When the coronavirus pandemic infected much of Long Island, group homes for the disabled struggled with similar issues as those challenging equipment-strapped hospitals and at-risk nursing homes, but with none of the fanfare.

Among such impacted facilities on LI were group homes run by CP Nassau, a Roosevelt-based nonprofit that cares for people with cerebral palsy, including 150 residents, dozens of whom contracted COVID-19 and at least 10 of whom died of coronavirus, officials say.

“Gowns were probably our biggest challenge,” says Robert McGuire, the group’s executive director for the past 23 years, adding that masks had to be reused. “Our gown situation was so bad that at one point people were using garbage bags.”

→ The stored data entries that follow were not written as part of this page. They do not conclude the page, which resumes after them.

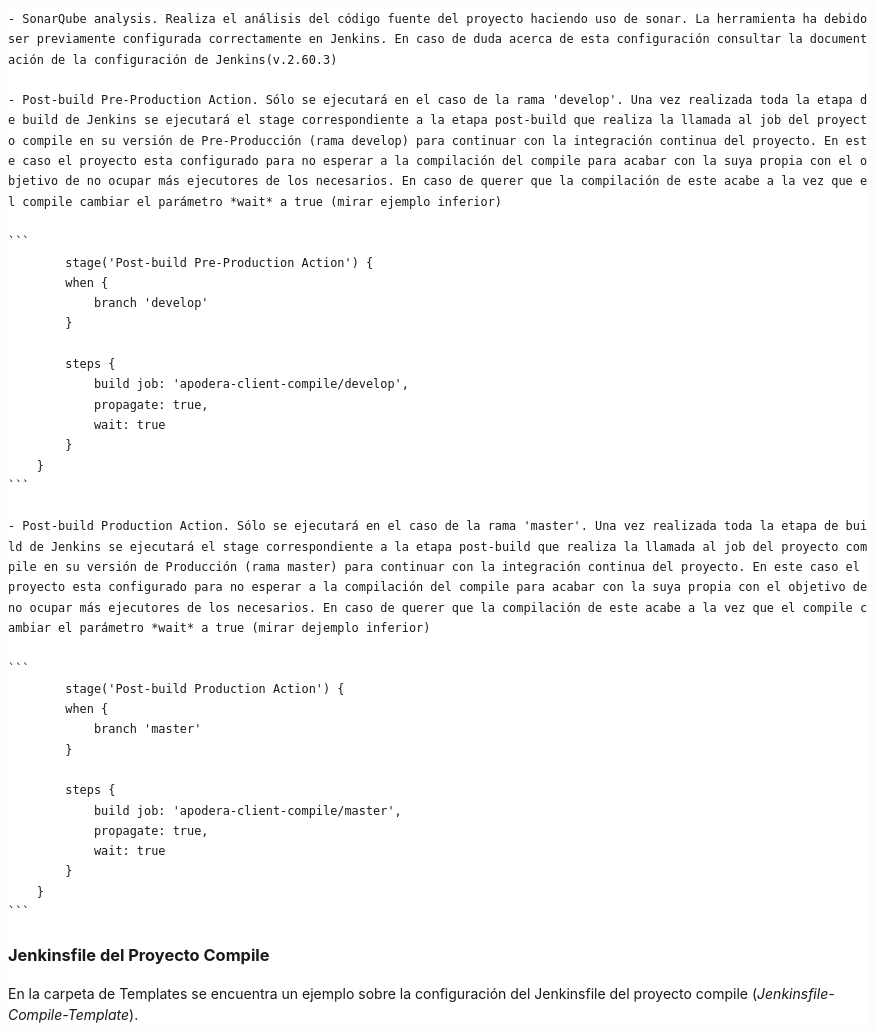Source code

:     - SonarQube analysis. Realiza el análisis del código fuente del proyecto haciendo uso de sonar. La herramienta ha debido ser previamente configurada correctamente en Jenkins. En caso de duda acerca de esta configuración consultar la documentación de la configuración de Jenkins(v.2.60.3)

    - Post-build Pre-Production Action. Sólo se ejecutará en el caso de la rama 'develop'. Una vez realizada toda la etapa de build de Jenkins se ejecutará el stage correspondiente a la etapa post-build que realiza la llamada al job del proyecto compile en su versión de Pre-Producción (rama develop) para continuar con la integración continua del proyecto. En este caso el proyecto esta configurado para no esperar a la compilación del compile para acabar con la suya propia con el objetivo de no ocupar más ejecutores de los necesarios. En caso de querer que la compilación de este acabe a la vez que el compile cambiar el parámetro *wait* a true (mirar ejemplo inferior)

    ```
            stage('Post-build Pre-Production Action') {
            when {
                branch 'develop'
            }

            steps {
                build job: 'apodera-client-compile/develop',
                propagate: true,
                wait: true
            }
        }
    ```

    - Post-build Production Action. Sólo se ejecutará en el caso de la rama 'master'. Una vez realizada toda la etapa de build de Jenkins se ejecutará el stage correspondiente a la etapa post-build que realiza la llamada al job del proyecto compile en su versión de Producción (rama master) para continuar con la integración continua del proyecto. En este caso el proyecto esta configurado para no esperar a la compilación del compile para acabar con la suya propia con el objetivo de no ocupar más ejecutores de los necesarios. En caso de querer que la compilación de este acabe a la vez que el compile cambiar el parámetro *wait* a true (mirar dejemplo inferior)

    ```
            stage('Post-build Production Action') {
            when {
                branch 'master'
            }

            steps {
                build job: 'apodera-client-compile/master',
                propagate: true,
                wait: true
            }
        }
    ```
 



### Jenkinsfile del Proyecto Compile

En la carpeta de Templates se encuentra un ejemplo sobre la configuración del Jenkinsfile del proyecto compile (*Jenkinsfile-Compile-Template*).
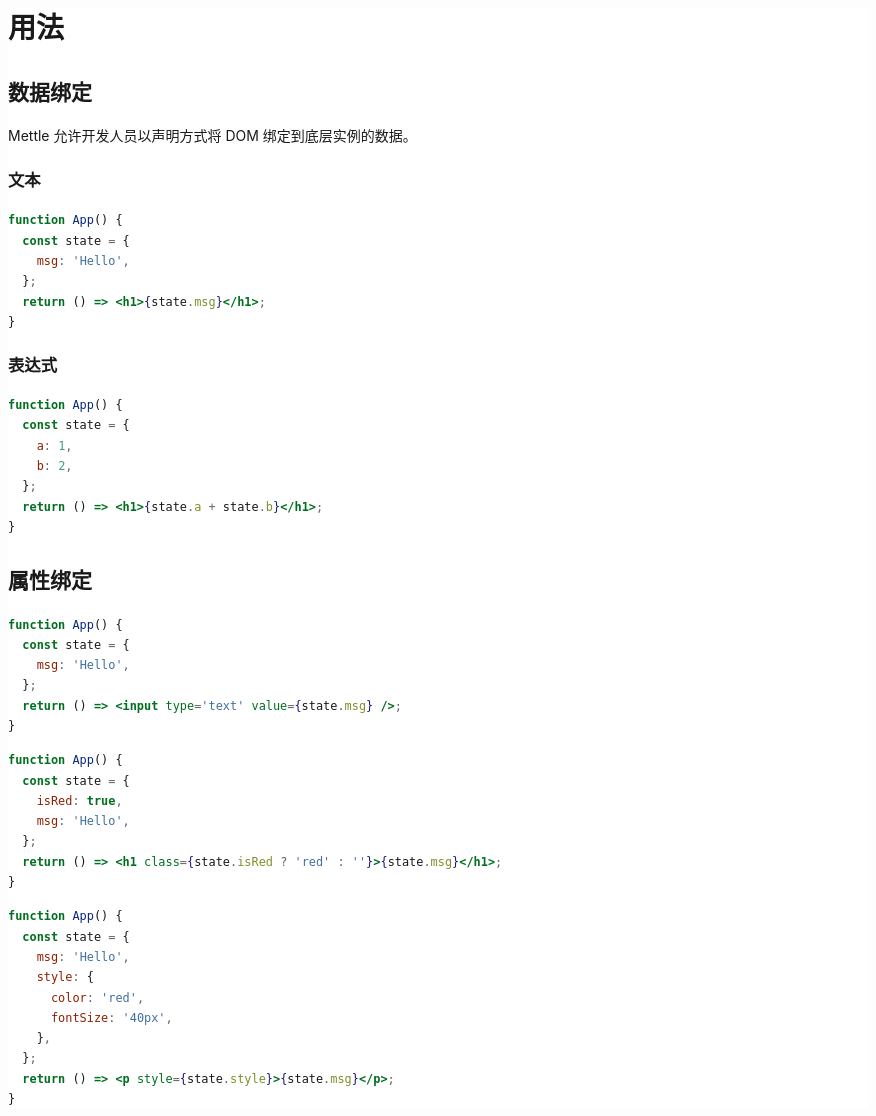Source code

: # 用法

## 数据绑定

Mettle 允许开发人员以声明方式将 DOM 绑定到底层实例的数据。

### 文本

```jsx
function App() {
  const state = {
    msg: 'Hello',
  };
  return () => <h1>{state.msg}</h1>;
}
```

### 表达式

```jsx
function App() {
  const state = {
    a: 1,
    b: 2,
  };
  return () => <h1>{state.a + state.b}</h1>;
}
```

## 属性绑定

```jsx
function App() {
  const state = {
    msg: 'Hello',
  };
  return () => <input type='text' value={state.msg} />;
}
```

```jsx
function App() {
  const state = {
    isRed: true,
    msg: 'Hello',
  };
  return () => <h1 class={state.isRed ? 'red' : ''}>{state.msg}</h1>;
}
```

```jsx
function App() {
  const state = {
    msg: 'Hello',
    style: {
      color: 'red',
      fontSize: '40px',
    },
  };
  return () => <p style={state.style}>{state.msg}</p>;
}
```
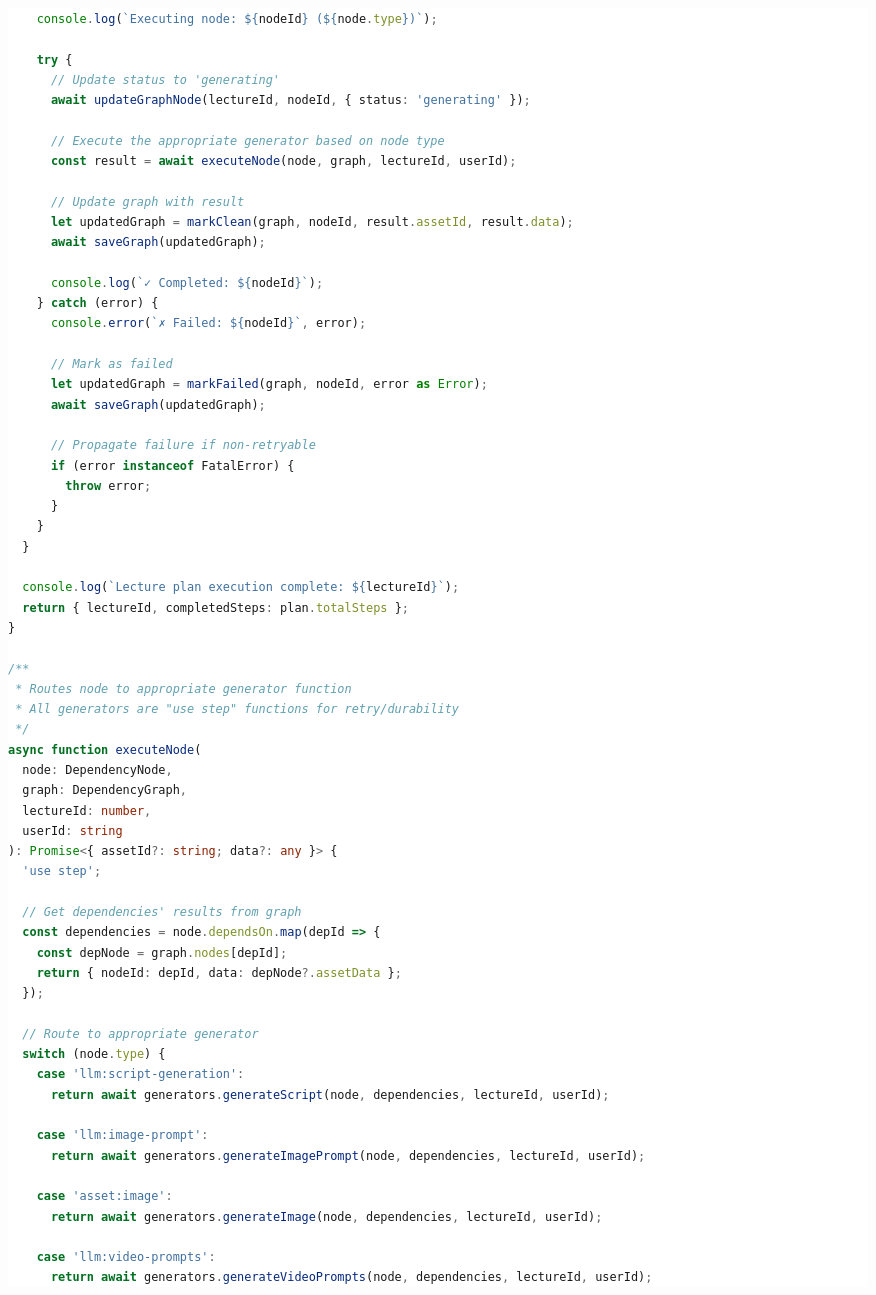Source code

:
 ```typescript
    console.log(`Executing node: ${nodeId} (${node.type})`);

    try {
      // Update status to 'generating'
      await updateGraphNode(lectureId, nodeId, { status: 'generating' });

      // Execute the appropriate generator based on node type
      const result = await executeNode(node, graph, lectureId, userId);

      // Update graph with result
      let updatedGraph = markClean(graph, nodeId, result.assetId, result.data);
      await saveGraph(updatedGraph);

      console.log(`✓ Completed: ${nodeId}`);
    } catch (error) {
      console.error(`✗ Failed: ${nodeId}`, error);

      // Mark as failed
      let updatedGraph = markFailed(graph, nodeId, error as Error);
      await saveGraph(updatedGraph);

      // Propagate failure if non-retryable
      if (error instanceof FatalError) {
        throw error;
      }
    }
  }

  console.log(`Lecture plan execution complete: ${lectureId}`);
  return { lectureId, completedSteps: plan.totalSteps };
}

/**
 * Routes node to appropriate generator function
 * All generators are "use step" functions for retry/durability
 */
async function executeNode(
  node: DependencyNode,
  graph: DependencyGraph,
  lectureId: number,
  userId: string
): Promise<{ assetId?: string; data?: any }> {
  'use step';

  // Get dependencies' results from graph
  const dependencies = node.dependsOn.map(depId => {
    const depNode = graph.nodes[depId];
    return { nodeId: depId, data: depNode?.assetData };
  });

  // Route to appropriate generator
  switch (node.type) {
    case 'llm:script-generation':
      return await generators.generateScript(node, dependencies, lectureId, userId);

    case 'llm:image-prompt':
      return await generators.generateImagePrompt(node, dependencies, lectureId, userId);

    case 'asset:image':
      return await generators.generateImage(node, dependencies, lectureId, userId);

    case 'llm:video-prompts':
      return await generators.generateVideoPrompts(node, dependencies, lectureId, userId);
```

CP Nassau’s 18 residential group homes — eight of which were quarantined between March and April after staffers or residents either tested positive for coronavirus or exhibited symptoms — are just among dozens of such facilities that various organizations use to house people with disabilities. Such group homes in the New York Metro area were 5.34 times more likely than the general population to develop coronavirus and 4.86 times more likely to die from it, according to a New York Disability Advocates study.

“In many of the cases for our guys, they require a two-person lift,” says McGuire. “If you and I were lifting somebody, we’d be on both sides of them, and we’d all three of us be nose to nose. And many of our guys don’t have either a physical ability, or the mental awareness to cover their nose, to cover their cough, and so therefore the exposure is there.”

For CP Nassau, the staffers had to quarantine for weeks with group home residents to ensure isolation. Worst hit was the agency’s largest group home in Bayville, where 37 of 46 residents were infected, 10 were hospitalized, and five died.

“That volume sent shockwaves through our staff,” McGuire says. “Everybody knew they were involved in an environment that was potentially a danger to them and for those that went home, a danger to their family, too … I’ve always known they do saintly things, but they were doing heroic things.”